Build the total dynamic head (TDH) from the system: static head from elevation, pressure head from any vessel pressure difference, friction head in the straight pipe (Darcy-Weisbach), and minor losses from fittings (Crane TP-410 K-factors for elbows, tees, valves, entrances and exits). TDH at the design flow is the head the pump must deliver. Brake horsepower is then Q×TDH×SG/3960 divided by pump efficiency, and the motor is the next NEMA size above BHP×service factor (the nameplate is a shaft-output rating; motor efficiency sets the electrical input, not the frame).

What is the system curve and the duty point?

The system curve plots required head versus flow: a constant static part (elevation plus pressure head) plus a dynamic part (friction plus minor losses) that grows with the square of flow. The pump operates where its own head-flow curve crosses the system curve — the duty point.
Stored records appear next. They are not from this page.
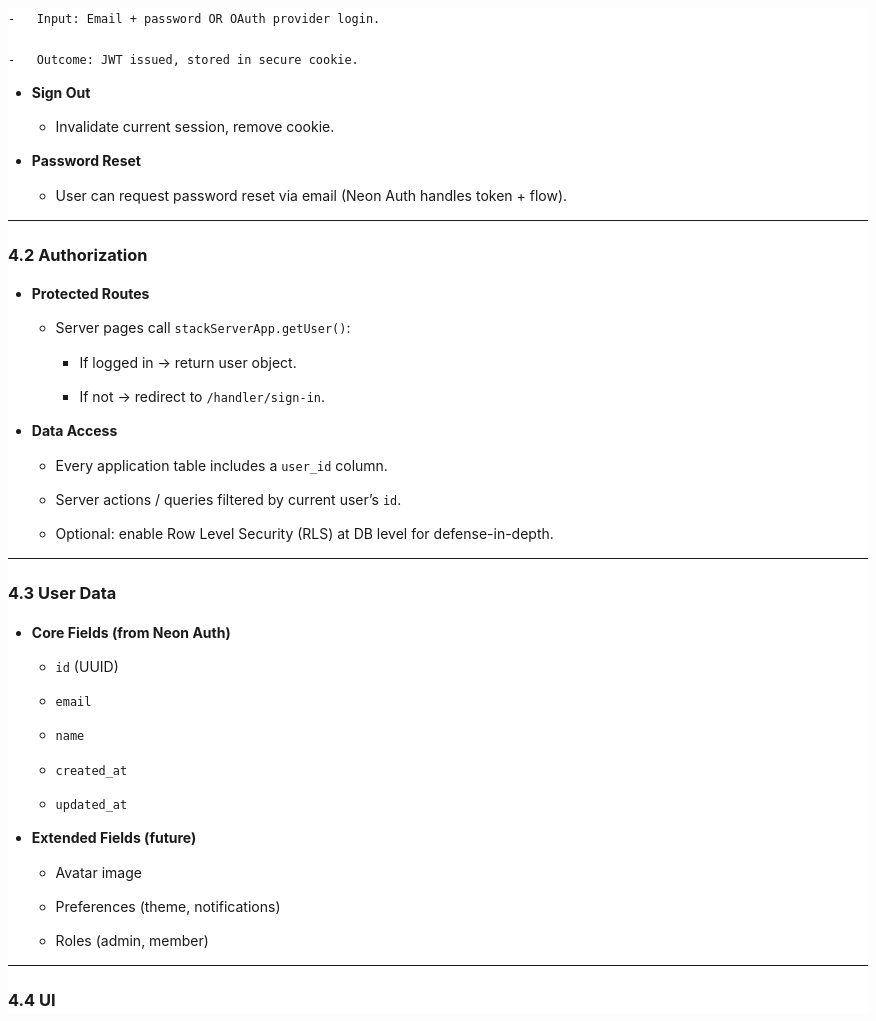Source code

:     -   Input: Email + password OR OAuth provider login.
        
    -   Outcome: JWT issued, stored in secure cookie.
        
-   **Sign Out**
    
    -   Invalidate current session, remove cookie.
        
-   **Password Reset**
    
    -   User can request password reset via email (Neon Auth handles token + flow).
        

----------

### 4.2 Authorization

-   **Protected Routes**
    
    -   Server pages call `stackServerApp.getUser()`:
        
        -   If logged in → return user object.
            
        -   If not → redirect to `/handler/sign-in`.
            
-   **Data Access**
    
    -   Every application table includes a `user_id` column.
        
    -   Server actions / queries filtered by current user’s `id`.
        
    -   Optional: enable Row Level Security (RLS) at DB level for defense-in-depth.
        

----------

### 4.3 User Data

-   **Core Fields (from Neon Auth)**
    
    -   `id` (UUID)
        
    -   `email`
        
    -   `name`
        
    -   `created_at`
        
    -   `updated_at`
        
-   **Extended Fields (future)**
    
    -   Avatar image
        
    -   Preferences (theme, notifications)
        
    -   Roles (admin, member)
        

----------

### 4.4 UI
This calculator reports the system curve at 0 to 125 percent of the design flow.

What pump head do I need for elbows and valves?

Each fitting adds a minor-loss head of K times the velocity head V² over 2g, where K = fT × (L/D) from Crane TP-410 (for example L/D ≈ 30 for a 90° standard elbow, 8 for a gate valve, 340 for a globe valve). The calculator sums all fittings into the minor-loss head.

How is NPSH available calculated?

NPSH available equals the absolute pressure at the suction source minus vapor pressure (converted to feet), plus the static suction head (positive if the source is above the pump, negative if it is a lift), minus suction-line friction. Keep NPSHa at least 2 to 3 feet above the pump NPSHr.